Oui, j’ai appris la couture il y a quelques années. Mais je n’ai pas eu les moyens de m’installer pour travailler. Si j’arrive à garder de l’argent de côté, je prévoie d’ouvrir un atelier de couture. C’est mon projet parce que j’ai toujours de la passion pour la couture. Je veux m’y investir à fond pour m’installer, sans forcément l’aide de mes frères qui peuvent bel et bien y participer volontiers. Je suis une personne qui se satisfait d’elle dans la mesure du possible. Je ne demanderai donc jamais de l’aide de la part de mes frères. L’un est gendarme et l’autre est enseignant. Je me donne, environ une année pour pouvoir ouvrir un atelier de couture. Si j’avais 300.000 FCFA, je débuterais avec une machine à coudre. Et petit à petit, ça va forcément évoluer. Hormis ce projet, je serai également contente de pouvoir créer une agence qui place des domestiques. C’est dans un coin de ma tête.
Pourquoi ne pas solliciter l’aide de vos frères s’ils veulent bien contribuer volontiers encore que vous, vous aidez les autres?

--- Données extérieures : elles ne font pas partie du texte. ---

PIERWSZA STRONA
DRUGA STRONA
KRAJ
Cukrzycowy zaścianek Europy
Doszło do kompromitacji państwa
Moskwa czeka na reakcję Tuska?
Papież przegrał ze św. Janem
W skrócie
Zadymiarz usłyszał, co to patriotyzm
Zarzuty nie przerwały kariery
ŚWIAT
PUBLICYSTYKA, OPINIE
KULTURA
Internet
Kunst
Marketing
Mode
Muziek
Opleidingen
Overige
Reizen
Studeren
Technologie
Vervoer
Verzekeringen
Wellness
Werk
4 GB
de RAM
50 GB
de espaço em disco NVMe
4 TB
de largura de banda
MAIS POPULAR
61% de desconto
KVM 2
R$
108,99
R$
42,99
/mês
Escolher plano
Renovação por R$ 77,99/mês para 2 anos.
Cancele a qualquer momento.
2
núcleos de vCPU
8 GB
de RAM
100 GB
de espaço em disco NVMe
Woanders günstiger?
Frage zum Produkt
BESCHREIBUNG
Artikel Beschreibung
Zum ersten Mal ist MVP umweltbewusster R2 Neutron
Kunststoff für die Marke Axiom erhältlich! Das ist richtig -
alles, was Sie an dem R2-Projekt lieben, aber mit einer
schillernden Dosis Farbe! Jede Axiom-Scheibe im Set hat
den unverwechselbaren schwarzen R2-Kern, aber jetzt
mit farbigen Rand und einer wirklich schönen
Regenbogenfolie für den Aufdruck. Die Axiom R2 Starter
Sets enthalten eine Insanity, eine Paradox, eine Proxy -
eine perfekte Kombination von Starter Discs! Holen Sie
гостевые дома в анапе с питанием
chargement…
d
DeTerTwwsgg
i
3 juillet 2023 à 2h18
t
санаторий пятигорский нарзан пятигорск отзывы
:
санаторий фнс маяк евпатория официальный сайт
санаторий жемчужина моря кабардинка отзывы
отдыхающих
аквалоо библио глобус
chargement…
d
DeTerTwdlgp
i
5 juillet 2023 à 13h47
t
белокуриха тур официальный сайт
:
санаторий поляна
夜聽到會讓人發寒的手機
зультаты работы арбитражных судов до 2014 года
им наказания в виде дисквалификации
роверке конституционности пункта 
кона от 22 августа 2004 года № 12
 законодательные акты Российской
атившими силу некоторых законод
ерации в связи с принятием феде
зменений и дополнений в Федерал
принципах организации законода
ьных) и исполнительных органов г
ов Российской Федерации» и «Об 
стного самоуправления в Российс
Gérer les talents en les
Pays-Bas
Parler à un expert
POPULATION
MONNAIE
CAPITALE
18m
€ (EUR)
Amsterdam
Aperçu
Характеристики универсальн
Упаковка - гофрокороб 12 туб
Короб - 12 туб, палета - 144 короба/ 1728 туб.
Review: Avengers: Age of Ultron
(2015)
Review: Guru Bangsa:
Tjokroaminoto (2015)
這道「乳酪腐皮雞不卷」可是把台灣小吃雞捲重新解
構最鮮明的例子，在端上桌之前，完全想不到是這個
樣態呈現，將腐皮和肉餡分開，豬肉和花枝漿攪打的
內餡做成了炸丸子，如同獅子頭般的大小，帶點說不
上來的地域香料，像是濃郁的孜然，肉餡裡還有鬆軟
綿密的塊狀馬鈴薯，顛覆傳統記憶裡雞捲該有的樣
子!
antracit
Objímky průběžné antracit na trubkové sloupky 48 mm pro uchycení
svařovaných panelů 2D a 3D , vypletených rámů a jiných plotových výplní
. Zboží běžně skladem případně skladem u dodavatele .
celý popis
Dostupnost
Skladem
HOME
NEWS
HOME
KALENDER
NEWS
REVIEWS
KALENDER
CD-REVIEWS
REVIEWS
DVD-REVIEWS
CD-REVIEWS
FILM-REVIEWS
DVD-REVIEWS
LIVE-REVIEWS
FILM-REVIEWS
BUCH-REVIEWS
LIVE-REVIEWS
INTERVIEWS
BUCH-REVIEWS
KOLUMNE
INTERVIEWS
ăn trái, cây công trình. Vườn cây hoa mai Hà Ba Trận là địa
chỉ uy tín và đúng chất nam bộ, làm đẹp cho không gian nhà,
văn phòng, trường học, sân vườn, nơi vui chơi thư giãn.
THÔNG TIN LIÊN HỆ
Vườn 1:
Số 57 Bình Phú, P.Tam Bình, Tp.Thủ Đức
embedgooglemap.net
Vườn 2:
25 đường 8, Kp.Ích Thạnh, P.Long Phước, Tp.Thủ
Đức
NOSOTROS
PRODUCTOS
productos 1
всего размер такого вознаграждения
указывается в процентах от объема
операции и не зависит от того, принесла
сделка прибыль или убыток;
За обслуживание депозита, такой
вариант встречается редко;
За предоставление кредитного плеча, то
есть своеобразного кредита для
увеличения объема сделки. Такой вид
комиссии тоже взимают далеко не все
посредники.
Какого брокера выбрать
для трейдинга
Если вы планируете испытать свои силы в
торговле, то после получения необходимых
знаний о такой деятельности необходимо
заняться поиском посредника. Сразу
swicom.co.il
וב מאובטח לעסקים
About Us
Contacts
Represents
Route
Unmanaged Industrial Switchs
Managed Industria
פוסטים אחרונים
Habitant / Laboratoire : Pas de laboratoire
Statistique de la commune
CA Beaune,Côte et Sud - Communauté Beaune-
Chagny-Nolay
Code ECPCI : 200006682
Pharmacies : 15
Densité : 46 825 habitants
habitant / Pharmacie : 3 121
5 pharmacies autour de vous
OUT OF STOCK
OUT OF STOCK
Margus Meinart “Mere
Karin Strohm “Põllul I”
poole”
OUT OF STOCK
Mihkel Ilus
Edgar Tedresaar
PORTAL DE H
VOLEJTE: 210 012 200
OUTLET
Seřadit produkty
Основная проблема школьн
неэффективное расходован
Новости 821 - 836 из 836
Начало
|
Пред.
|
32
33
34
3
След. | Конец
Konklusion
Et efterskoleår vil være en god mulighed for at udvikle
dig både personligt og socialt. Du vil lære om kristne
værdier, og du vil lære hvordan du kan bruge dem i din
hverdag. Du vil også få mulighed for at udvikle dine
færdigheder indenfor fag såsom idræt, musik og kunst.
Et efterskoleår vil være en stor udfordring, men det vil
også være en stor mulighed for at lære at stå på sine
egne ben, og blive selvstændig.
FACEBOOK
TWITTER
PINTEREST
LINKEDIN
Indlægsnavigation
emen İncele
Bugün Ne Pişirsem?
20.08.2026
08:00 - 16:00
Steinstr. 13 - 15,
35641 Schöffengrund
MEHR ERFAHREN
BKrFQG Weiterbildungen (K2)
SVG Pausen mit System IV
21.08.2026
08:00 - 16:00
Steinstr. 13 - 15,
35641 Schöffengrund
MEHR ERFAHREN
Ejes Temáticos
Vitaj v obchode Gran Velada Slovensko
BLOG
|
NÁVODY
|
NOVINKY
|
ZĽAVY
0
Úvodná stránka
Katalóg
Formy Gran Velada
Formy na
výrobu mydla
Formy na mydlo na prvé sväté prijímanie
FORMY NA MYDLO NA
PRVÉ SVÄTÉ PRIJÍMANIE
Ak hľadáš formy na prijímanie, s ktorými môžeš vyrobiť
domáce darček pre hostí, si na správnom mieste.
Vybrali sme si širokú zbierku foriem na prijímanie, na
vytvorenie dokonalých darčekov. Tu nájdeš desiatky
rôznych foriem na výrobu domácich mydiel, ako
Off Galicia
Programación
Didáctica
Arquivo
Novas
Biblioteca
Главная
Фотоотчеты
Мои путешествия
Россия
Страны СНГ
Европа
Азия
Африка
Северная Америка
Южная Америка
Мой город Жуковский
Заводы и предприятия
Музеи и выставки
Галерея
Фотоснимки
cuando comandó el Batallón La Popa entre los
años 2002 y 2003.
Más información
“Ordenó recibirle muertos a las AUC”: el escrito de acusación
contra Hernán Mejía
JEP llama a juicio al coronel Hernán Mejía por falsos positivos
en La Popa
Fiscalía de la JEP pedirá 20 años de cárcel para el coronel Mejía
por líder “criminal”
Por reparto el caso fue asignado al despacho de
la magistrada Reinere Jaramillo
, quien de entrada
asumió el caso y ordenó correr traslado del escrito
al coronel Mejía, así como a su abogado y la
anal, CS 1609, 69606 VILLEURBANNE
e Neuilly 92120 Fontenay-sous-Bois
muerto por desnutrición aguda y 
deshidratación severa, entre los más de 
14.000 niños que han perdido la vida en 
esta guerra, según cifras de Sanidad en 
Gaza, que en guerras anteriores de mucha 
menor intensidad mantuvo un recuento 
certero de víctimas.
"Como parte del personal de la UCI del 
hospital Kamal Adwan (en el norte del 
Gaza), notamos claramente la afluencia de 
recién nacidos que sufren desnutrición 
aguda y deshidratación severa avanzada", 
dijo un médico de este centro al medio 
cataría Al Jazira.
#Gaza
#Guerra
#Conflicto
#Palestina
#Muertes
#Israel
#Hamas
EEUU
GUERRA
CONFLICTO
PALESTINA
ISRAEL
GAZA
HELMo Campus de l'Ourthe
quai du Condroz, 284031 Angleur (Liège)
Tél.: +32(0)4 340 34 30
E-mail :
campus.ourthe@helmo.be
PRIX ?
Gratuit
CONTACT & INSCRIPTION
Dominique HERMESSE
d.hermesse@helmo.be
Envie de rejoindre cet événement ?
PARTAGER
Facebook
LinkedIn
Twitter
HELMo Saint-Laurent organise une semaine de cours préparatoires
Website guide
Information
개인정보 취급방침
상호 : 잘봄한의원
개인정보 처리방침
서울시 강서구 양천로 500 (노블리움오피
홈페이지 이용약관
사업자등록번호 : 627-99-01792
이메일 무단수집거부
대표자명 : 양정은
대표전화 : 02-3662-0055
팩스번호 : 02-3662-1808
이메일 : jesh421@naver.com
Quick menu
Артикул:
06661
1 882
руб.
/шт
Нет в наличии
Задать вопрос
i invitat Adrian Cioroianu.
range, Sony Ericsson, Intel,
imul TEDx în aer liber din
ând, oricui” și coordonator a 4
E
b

C’est plutôt parce que je suis une personne qui ne demande pas de l’aide aux autres. Ainsi, il m’arrive de devoir me priver pour satisfaire les autres personnes. Des membres de ma famille, il n’y a personne qui m’aide financièrement, c’est tout le contraire. C’est dans ma nature de ne pas demander, c’est comme ça.
Dans votre propre ménage vous contribuez beaucoup aux besoins de la famille notamment lors des fêtes…
Comme toute autre femme ou presque, nous dépensons forcément dans la vie de tous les jours. Il arrive qu’il n’y ait plus de gaz butane et pour ne pas perdre du temps à toujours demander, j’achète directement. C’est comme ça. Pour ce qui est du loyer, nous vivons dans un appartement, le gendarme, mon mari et moi. Et là aussi, tout le monde contribue. Pour ma vie familiale, ce n’est pas que je débourse de l’argent cash pour la ration alimentaire ou pour les besoins premiers, mais il m’arrive de régler certaines dépenses de moi-même sans même que mon mari ne soit au courant. Il faut aussi savoir que les charges de la maison familiale, c’est à moi de les gérer. Là aussi, mes frères contribuent et j’envoie l’argent à ma mère, au village, pour l’électricité, l’eau et le ravitaillement. C’est comme ça que nous nous organisons et comme je l’ai dit tantôt, les petites économies que je fais me permettent, durant les fêtes de donner le sourire à certains membres de ma famille et de me faire plaisir, aussi .
Vos frères ont été scolarisés : l’un est gendarme et l’autre est enseignant. Pourquoi vous vous ne l’avez pas été ?
Justement, je suis la seule qui n’ai pas été à l’école dans la famille. Je vivais, plus jeune, avec ma grand-mère et comme tous les enfants je n’aimais pas aller à l’école. Elle m’a alors appuyée dans cette décision et finalement je n’ai pas fait d’études. C’est une chose que je regrette puisqu’aujourd’hui ma situation aurait été certainement différente si j’avais été à l’école. Il faut dire que c’est le destin.
Dans votre travail, il y a aussi parfois des risques comme le harcèlement. Vous n’y avez pas échappé à cette horreur..
Je ne veux pas parler de cette page sombre de ma vie. Surtout que je ne suis plus là-bas et je ne veux pas dénigrer cette famille. C’était chez une de mes patronnes à Dieuppeul où j’ai passé 6 ans. Ce qui s’est passé c’est qu’un jour après mon service, je prenais mon bain et j’ai vu un de ses fils me regarder à travers l’autre partie des toilettes. J’étais choquée sur le coup. Ça a fait bruit et la mère en a eu vent. Mais au lieu de régler la situation avec son fils, elle s’en est prise à moi. J’ai alors demandé à partir, à arrêter de travailler là-bas, mais le reste de la famille s’y opposait. Je leur ai alors dit que je ne veux pas être pas être responsable de la division de leur famille. Ils étaient une famille soudée avant que je ne vienne donc que je parte fera moins de dégâts. C’est là qu’ils ont accepté de me laisser partir après cette histoire gênante.